Best Practices
Follow these recommendations to optimize cost, performance, and reliability when using the Claudexia API.
Choose the right model
Match the model to the task complexity:
| Task | Recommended model |
|---|---|
| Complex reasoning, research | claude-opus-4.5 |
| General coding, everyday tasks | claude-sonnet-4.5 |
| Quick completions, classification | claude-haiku-4.5 |
Using a smaller model for simple tasks significantly reduces cost and latency.
Use prompt caching
If you send the same system prompt across multiple requests, use prompt caching to reduce input token costs.
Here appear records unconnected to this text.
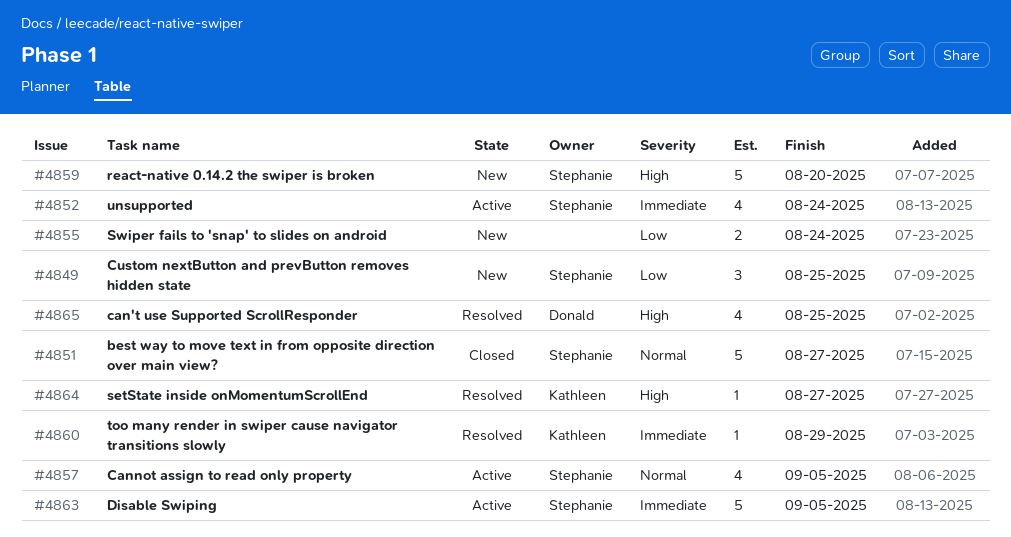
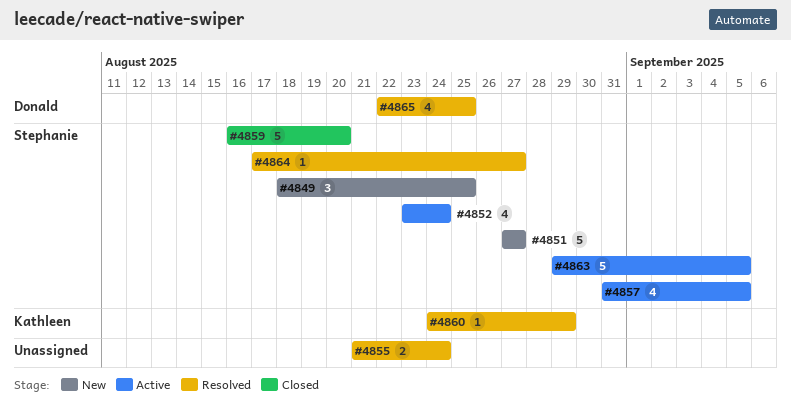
#4851, status: Closed -> New
#4855, status: New -> Resolved
#4859, status: New -> Closed
#4864, owner: Kathleen -> Stephanie

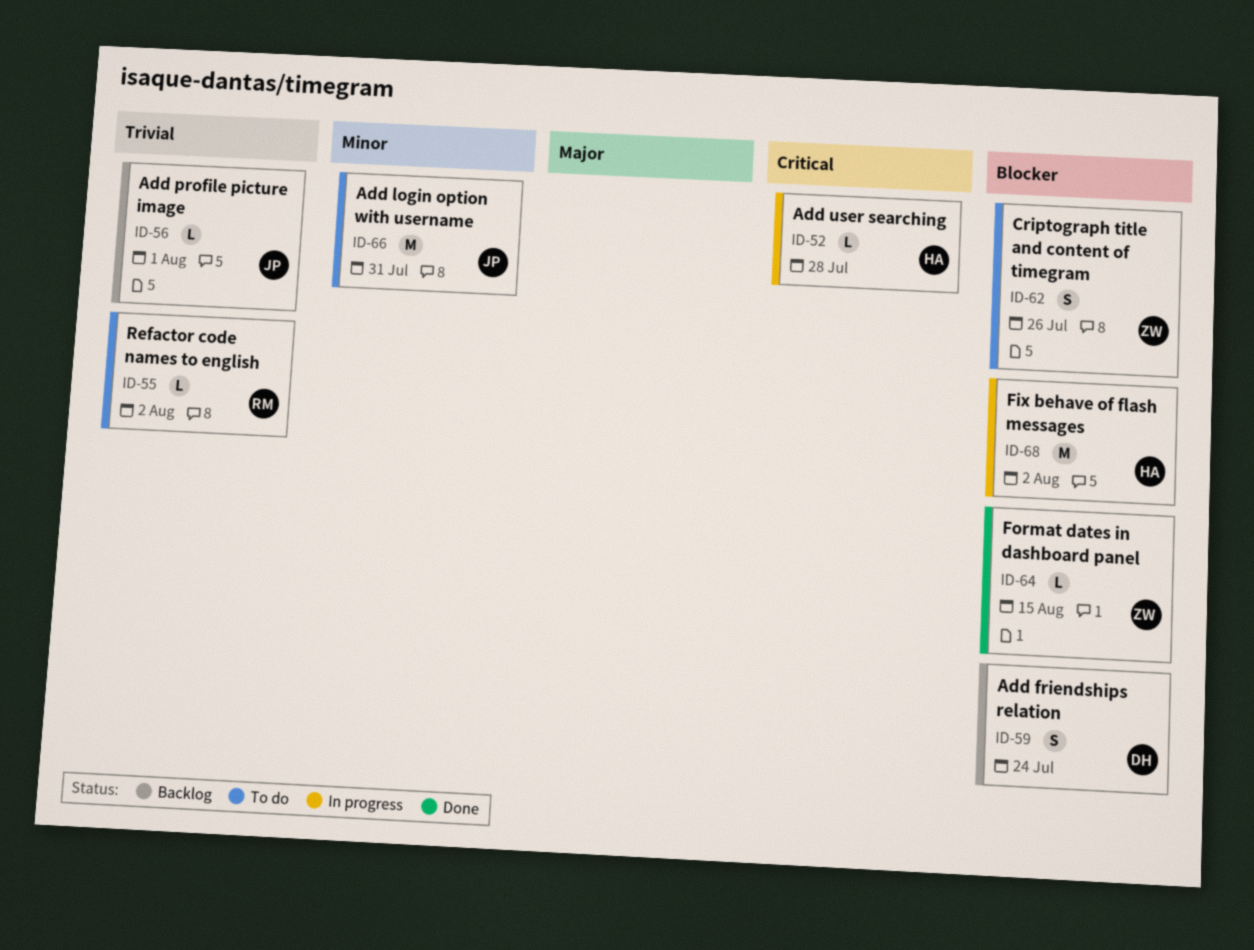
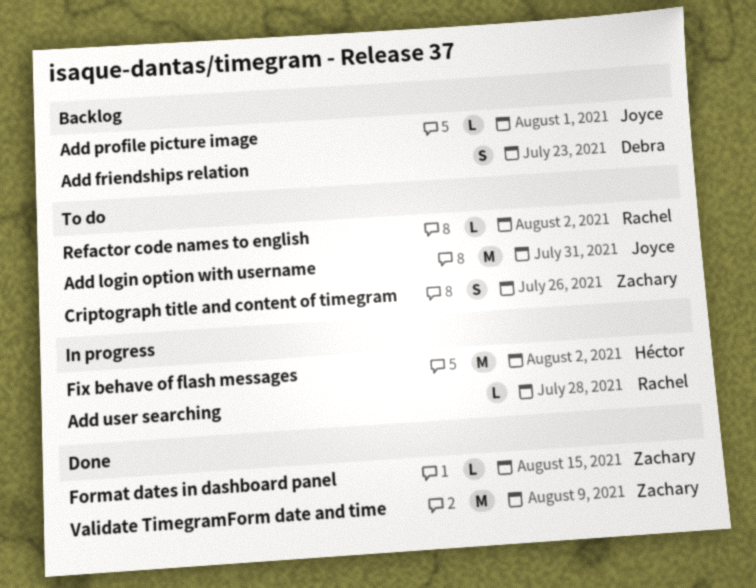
Add friendships relation, due: Jul 24 -> Jul 23
Add user searching, owner: Héctor -> Rachel
Validate TimegramForm date and time: none -> present

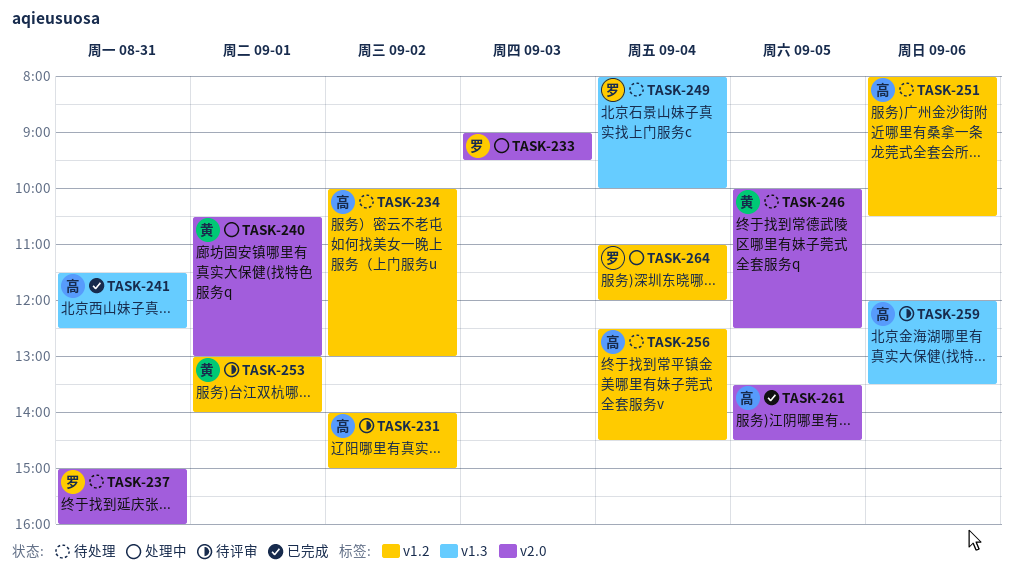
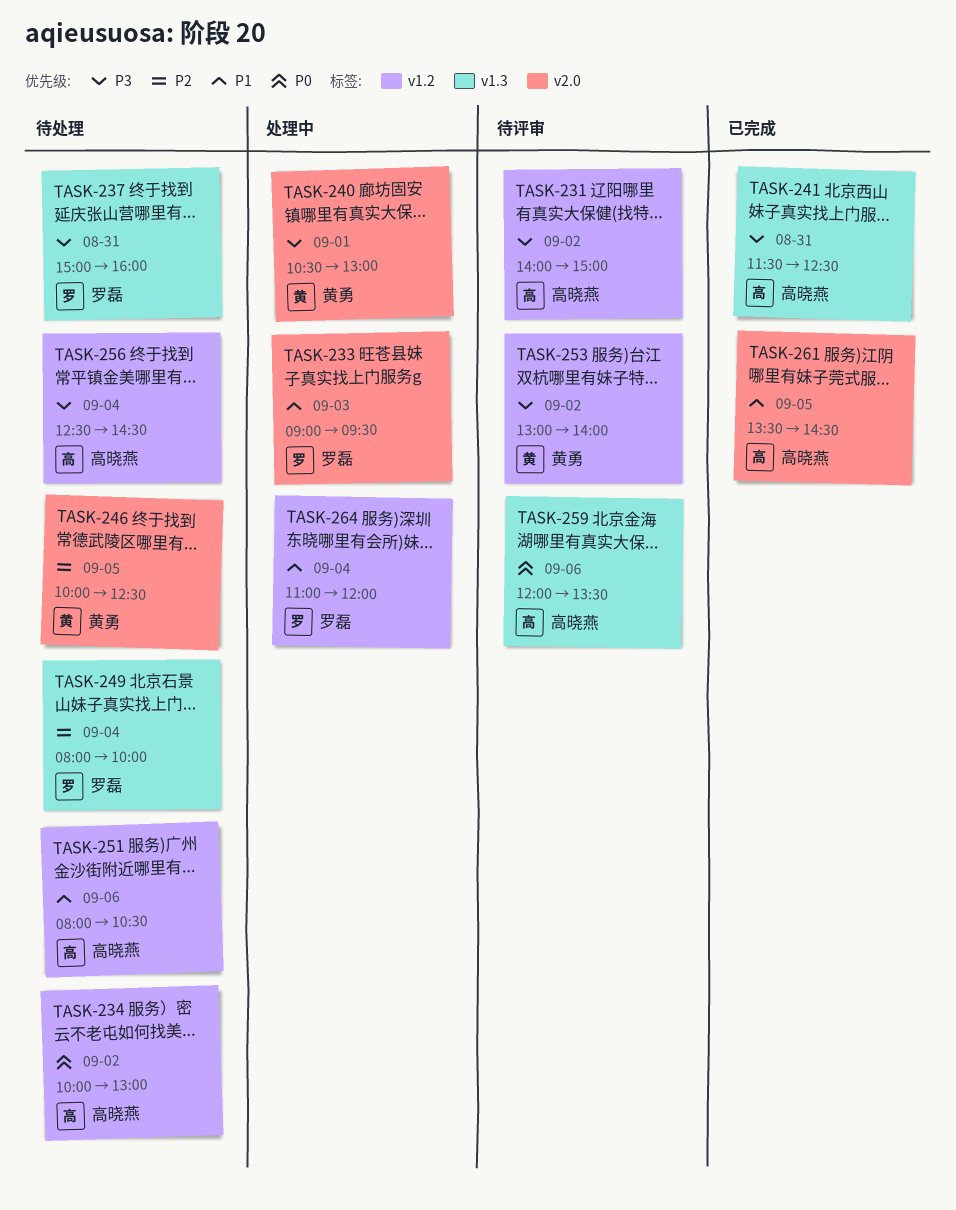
TASK-237, label: v2.0 -> v1.3
TASK-253, day: Sep 1 -> Sep 2

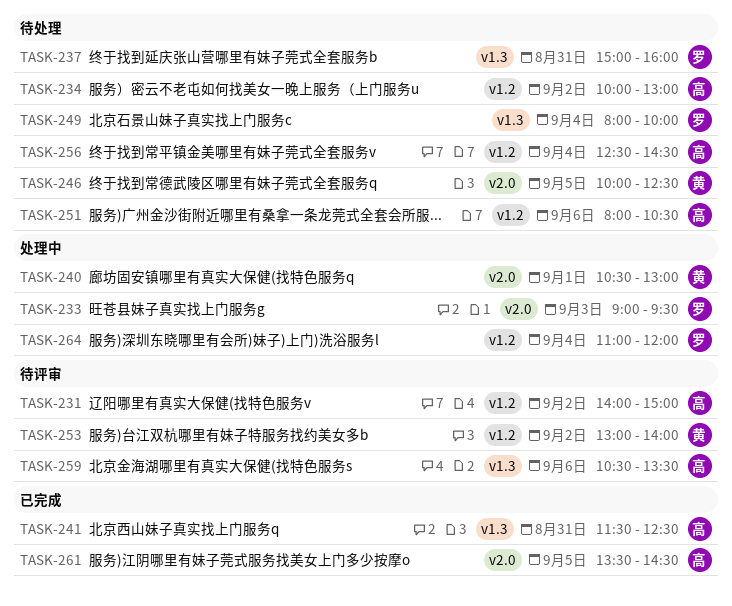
TASK-259, begins: 12:00 -> 10:30

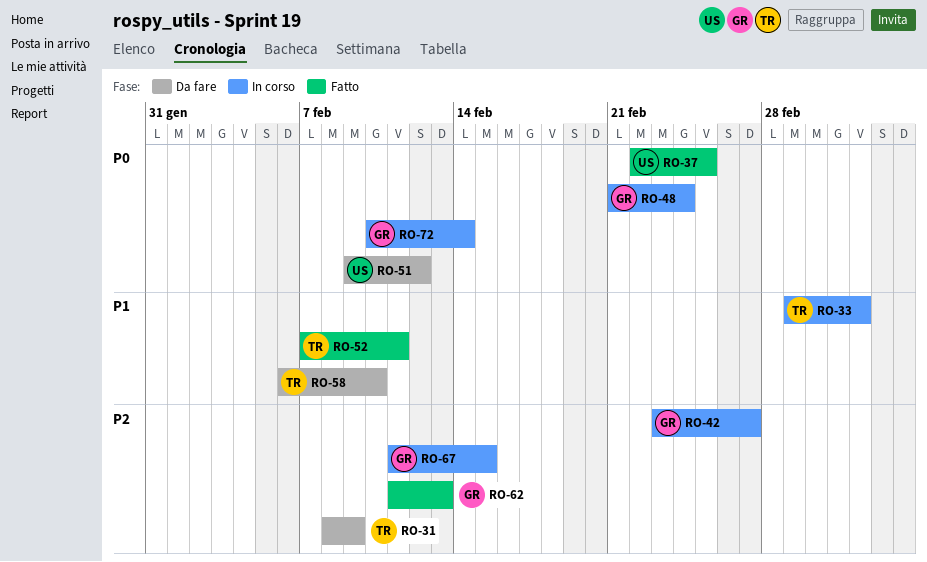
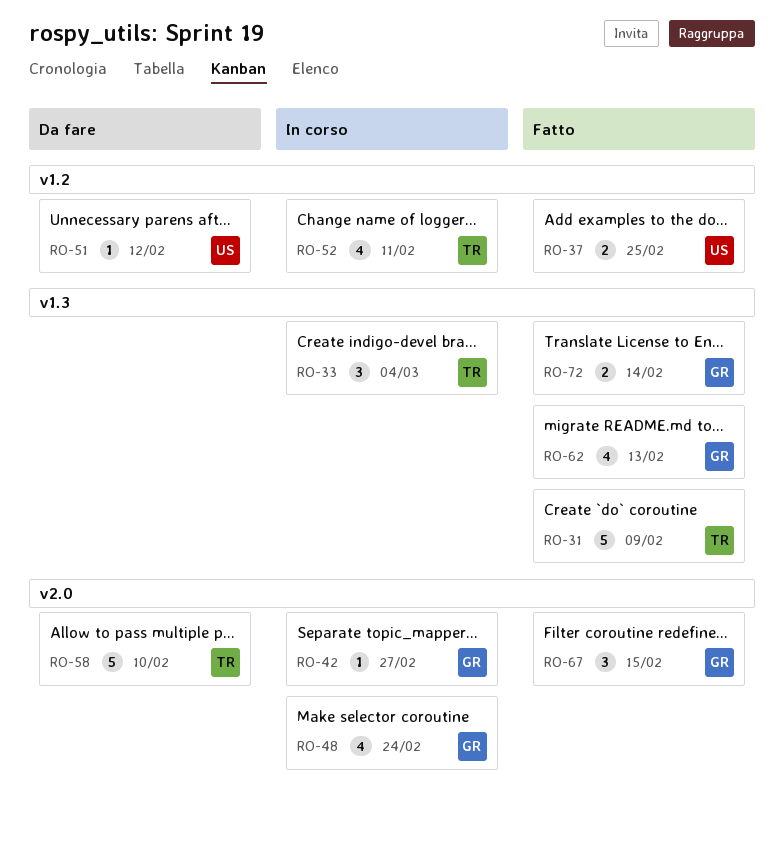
RO-31, status: Da fare -> Fatto
RO-52, status: Fatto -> In corso
RO-67, status: In corso -> Fatto
RO-72, status: In corso -> Fatto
Include cache_control in your system message block:
{
"system": [
{
"type": "text",
"text": "You are a helpful coding assistant...",
"cache_control": { "type": "ephemeral" }
}
]
}Set appropriate max_tokens
Set max_tokens to the minimum needed for your use case:
- Short answers: 256–512
- Code generation: 2048–4096
- Long-form content: 4096–8192
Lower values reduce cost and can decrease latency.
Use streaming for real-time responses
Enable streaming to receive tokens as they are generated, improving perceived latency:
curl https://api.claudexia.tech/v1/messages \
-H "Content-Type: application/json" \
-H "x-api-key: sk_cdx_YOUR_KEY" \
-H "anthropic-version: 2023-06-01" \
-d '{
"model": "claude-sonnet-4.5",
"max_tokens": 1024,
"stream": true,
"messages": [
{"role": "user", "content": "Hello!"}
]
}'Use separate keys per environment
Create dedicated keys for each environment to isolate usage and simplify debugging:
- Production — main application key with strict rate limits
- Development — relaxed limits for testing
- CI/CD — dedicated key for automated tests
This makes it easy to track costs, rotate keys, and revoke access per environment.
Monitor usage and set alerts
Use the Analytics dashboard to track:
- Token consumption per key and model
- Cost trends over time
- Rate limit hits
- Unexpected usage spikes
Set up low-balance alerts in Settings to get notified before your balance runs out.